**WORK TO BE COMPLETED:** Reproduce the rows below word for word, beginning at the start of the rows and continuing through the line that contains "Reading left to", with that line included. Leave the pictures out of your answer.

**EXERCISE MATERIAL:**
━━━━━━━━━━━━━━━━━━━━
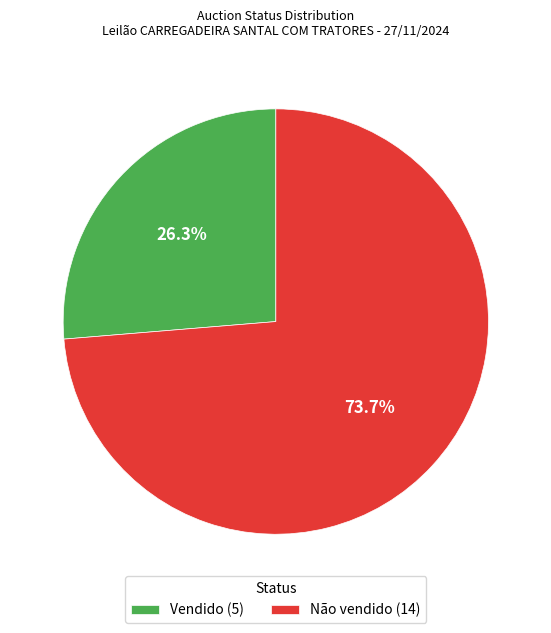

How many slices are in this pie chart?

2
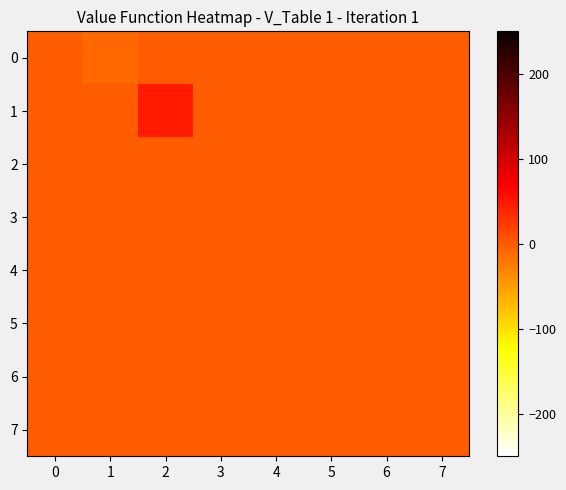

Reading left to right, extract all data points from this chart.

0: 0=-0.6	1=-11.5	2=-0.6	3=-0.6	4=-0.6	5=-0.6	6=-0.6	7=-0.6
1: 0=-0.6	1=-0.6	2=48.5	3=-0.6	4=-0.6	5=-0.6	6=-0.6	7=-0.6
2: 0=-0.6	1=-0.6	2=-0.6	3=-0.6	4=-0.6	5=-0.6	6=-0.6	7=-0.6
3: 0=-0.6	1=-0.6	2=-0.6	3=-0.6	4=-0.6	5=-0.6	6=-0.6	7=-0.6
4: 0=-0.6	1=-0.6	2=-0.6	3=-0.6	4=-0.6	5=-0.6	6=-0.6	7=-0.6
5: 0=-0.6	1=-0.6	2=-0.6	3=-0.6	4=-0.6	5=-0.6	6=-0.6	7=-0.6
6: 0=-0.6	1=-0.6	2=-0.6	3=-0.6	4=-0.6	5=-0.6	6=-0.6	7=-0.6
7: 0=-0.6	1=-0.6	2=-0.6	3=-0.6	4=-0.6	5=-0.6	6=-0.6	7=-0.6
━━━━━━━━━━━━━━━━━━━━
**OUTPUT BELOW:**
How many slices are in this pie chart?

2

Reading left to right, extract all data points from this chart.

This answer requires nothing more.